Can Setting Concrete Be Used for Repointing?

Concrete is a versatile construction material that’s been widely used in various applications due to it’s durability and strength. While it’s commonly associated with building new structures or laying foundations, it’s potential for repointing is often overlooked. Repointing refers to the process of repairing mortar joints in brick or stone walls, which are prone to deterioration over time. Traditionally, mortar made of a mixture of sand, cement, and water has been used for this purpose. However, setting concrete, with it’s comparable strength and resistance to weathering, can also be a viable option for repointing. This alternative approach offers several advantages, such as enhanced durability, reduced maintenance requirements, and improved aesthetics. By harnessing the benefits of concrete for repointing, it’s possible to preserve the structural integrity and aesthetic charm of historical buildings, while simultaneously ensuring long-lasting protection against the elements.

Do You Use Lime or Cement for Repointing?

When considering the task of repointing, the choice between lime and cement is crucial. The preservation and integrity of a building rely on using lime products, whether hydraulic or putty based, for this purpose. Cement based mortars may seem like a convenient option, but they can have detrimental effects on the masonry, as they tend to be excessively hard.

One of the primary concerns with using cement for repointing is it’s hardness. Cement based mortars possess a high level of strength and hardness, which can result in a stark contrast to the original softness and flexibility of the masonry. Such rigidity can cause stress and damage, as the masonry expands and contracts with temperature and humidity fluctuations. This can ultimately lead to cracks and spalling in the long term.

Moreover, the use of lime products for repointing contributes to the long-term sustainability and preservation of the building. Lime is a natural material that can be sourced locally, reducing environmental impact. Furthermore, lime mortars allow for breathability, enabling the building to naturally expel moisture and prevent trapped moisture from causing damage.

The Benefits of Using Hydraulic Lime for Repointing

Hydraulic lime offers several advantages when used for repointing, which is the process of replacing deteriorated mortar in brick or stone structures. It’s a type of lime that’s the ability to harden and set underwater, making it highly resistant to water damage. This makes it an ideal choice for repointing areas that are constantly exposed to moisture, such as basements, chimneys, or exteriors near water sources.

Unlike cement-based mortars, hydraulic lime allows for better breathability, meaning it allows moisture to pass through the mortar and evaporate, preventing moisture buildup and potential damage. It also has a lower carbon footprint compared to cement-based mortars, making it a more environmentally friendly option. Additionally, hydraulic lime offers better flexibility and compatibility with historic or older buildings, as it’s properties are similar to the original materials used in traditional construction.

By using hydraulic lime for repointing, the durability and longevity of the structure can be greatly enhanced, while maintaining it’s historical integrity and reducing the risk of future damage.
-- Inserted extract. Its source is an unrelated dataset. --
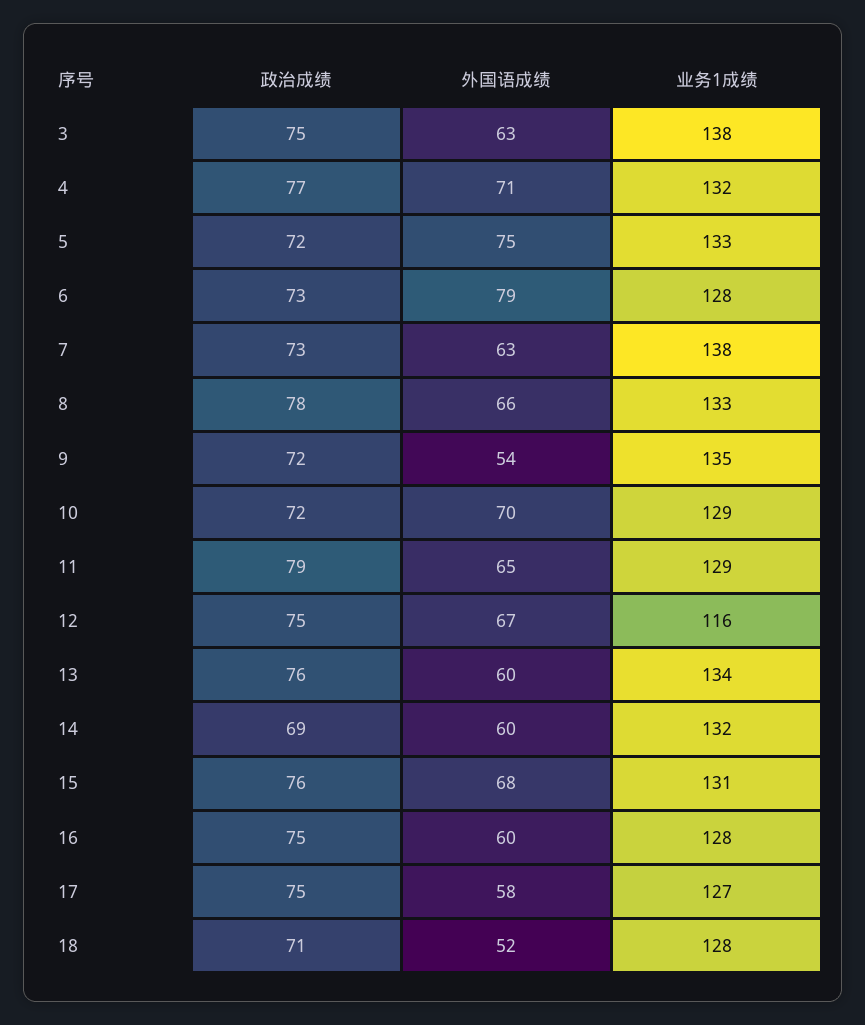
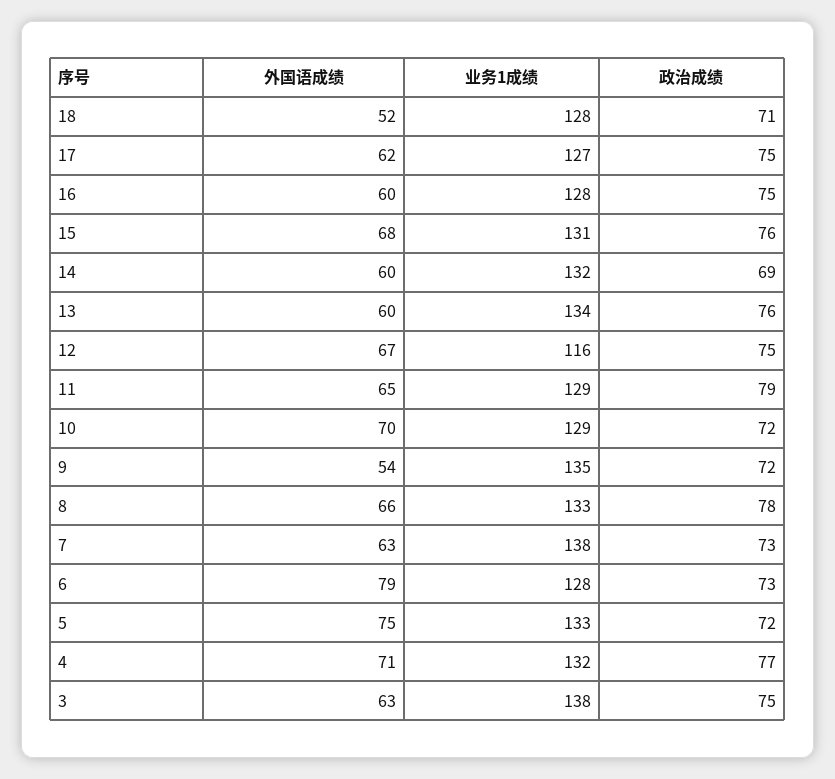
外国语成绩, 17: 58 -> 62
In conclusion, it’s evident that the use of setting concrete for repointing purposes holds numerous advantages. It’s durability, strength, and exceptional binding properties make it a suitable material for filling gaps between masonry units and securing them firmly in place. The ability to withstand harsh weather conditions, reduce water penetration, and improve structural stability further highlight it’s practicality in repointing applications. Additionally, the ease of application and relatively low maintenance requirements make setting concrete a cost-effective and efficient choice for enhancing the longevity and aesthetics of various structures.